• **Problem details**
Return, exactly and in full, the lines of the records below starting at the one with "camera: 30 degrees right, 5 degrees up" and ending at the one with "picture [823,126,922,245] ->", and no other lines.

• **Data**
§ §
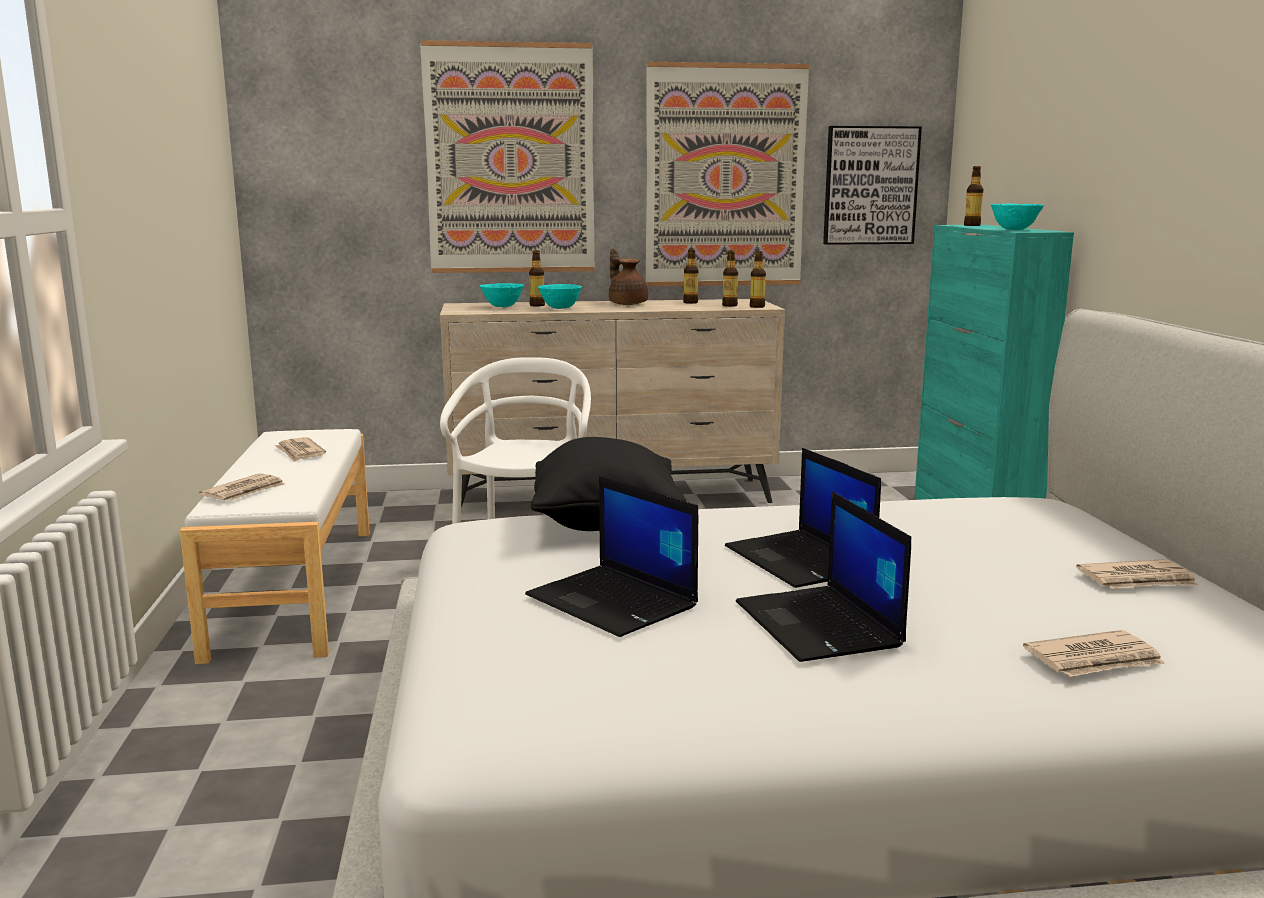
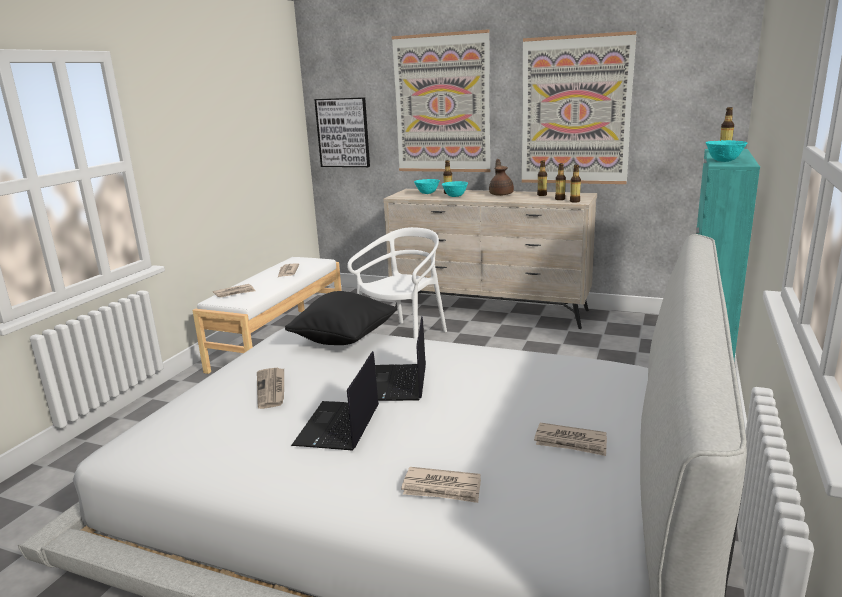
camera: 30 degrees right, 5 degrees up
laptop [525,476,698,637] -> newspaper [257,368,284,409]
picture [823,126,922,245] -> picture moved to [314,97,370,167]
§ §
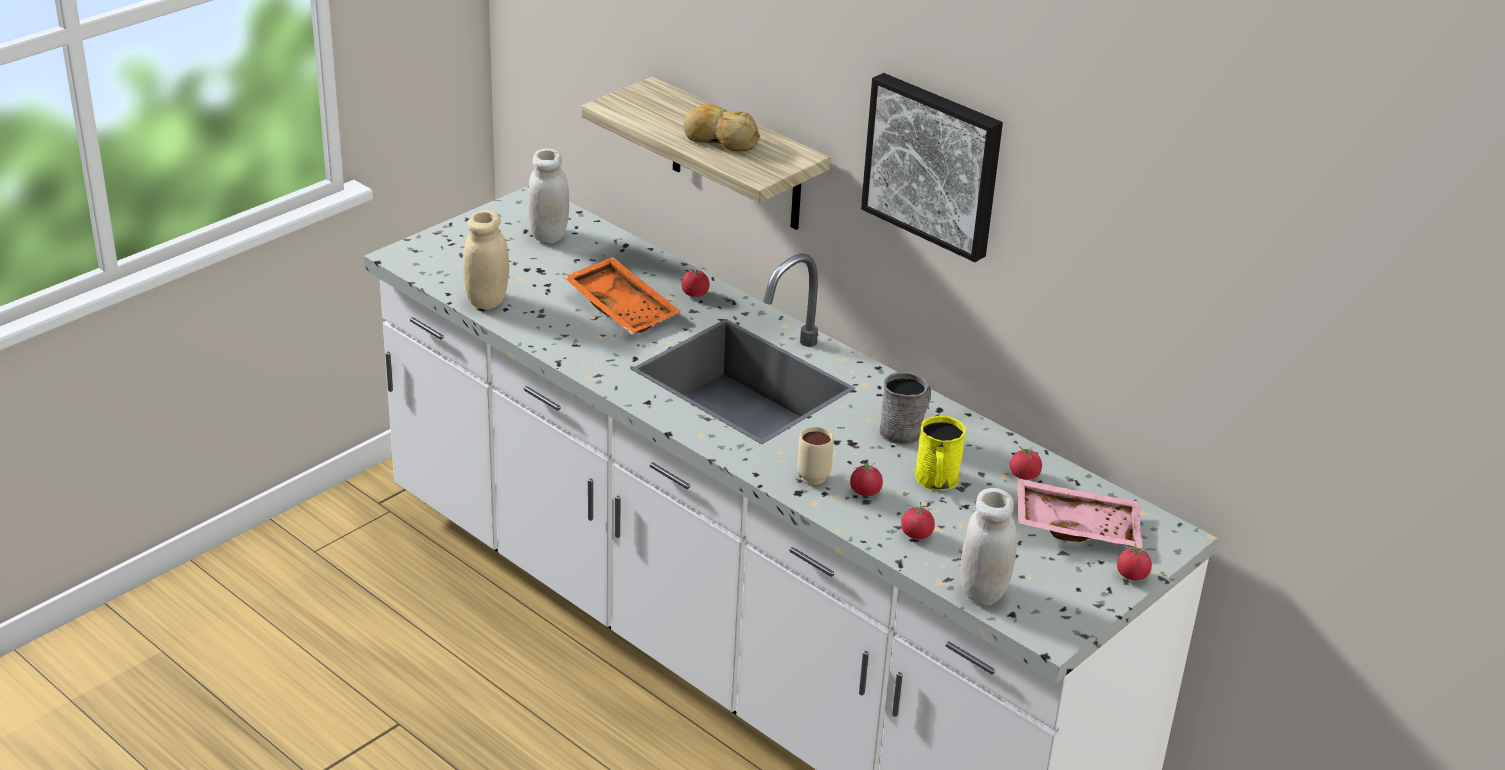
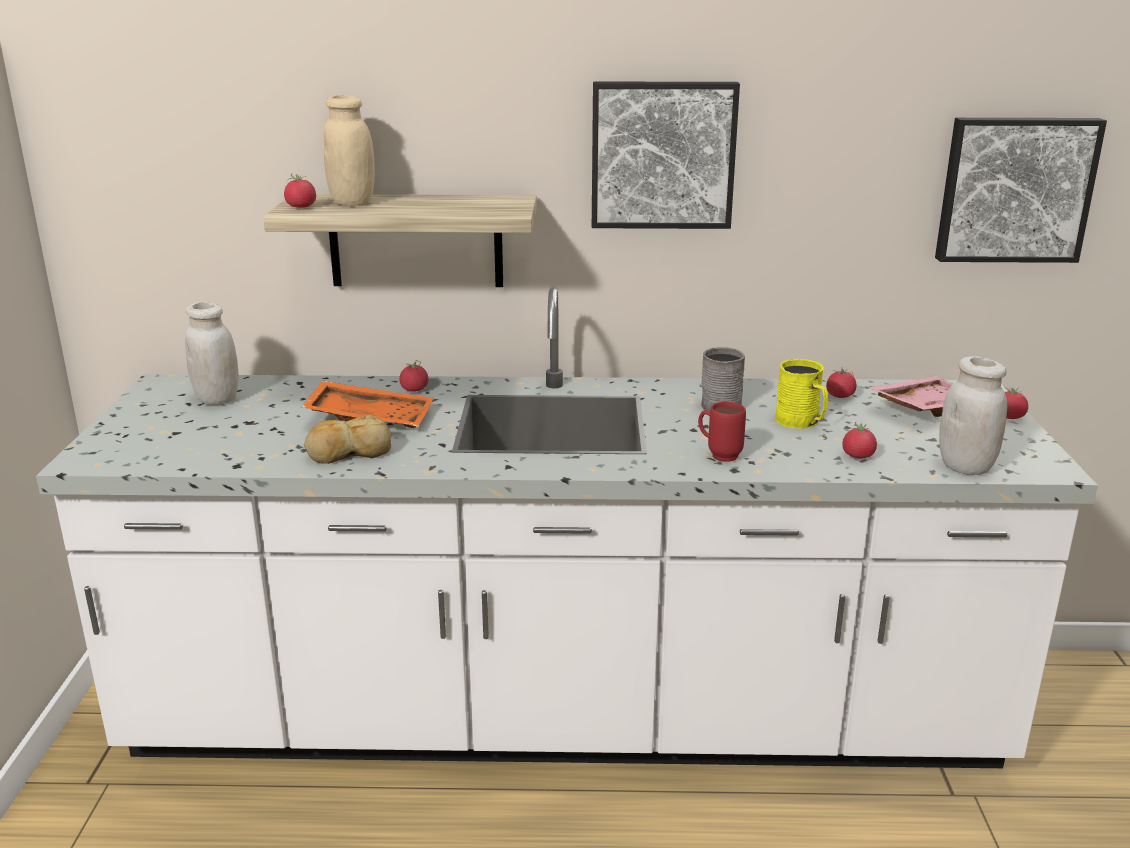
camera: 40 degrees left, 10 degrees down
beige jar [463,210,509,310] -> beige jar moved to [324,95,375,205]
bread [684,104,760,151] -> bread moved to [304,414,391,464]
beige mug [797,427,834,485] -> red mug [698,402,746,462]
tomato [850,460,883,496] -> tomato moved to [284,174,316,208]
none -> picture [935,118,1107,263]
§ §
• **Completed exercise**
camera: 30 degrees right, 5 degrees up
laptop [525,476,698,637] -> newspaper [257,368,284,409]
picture [823,126,922,245] -> picture moved to [314,97,370,167]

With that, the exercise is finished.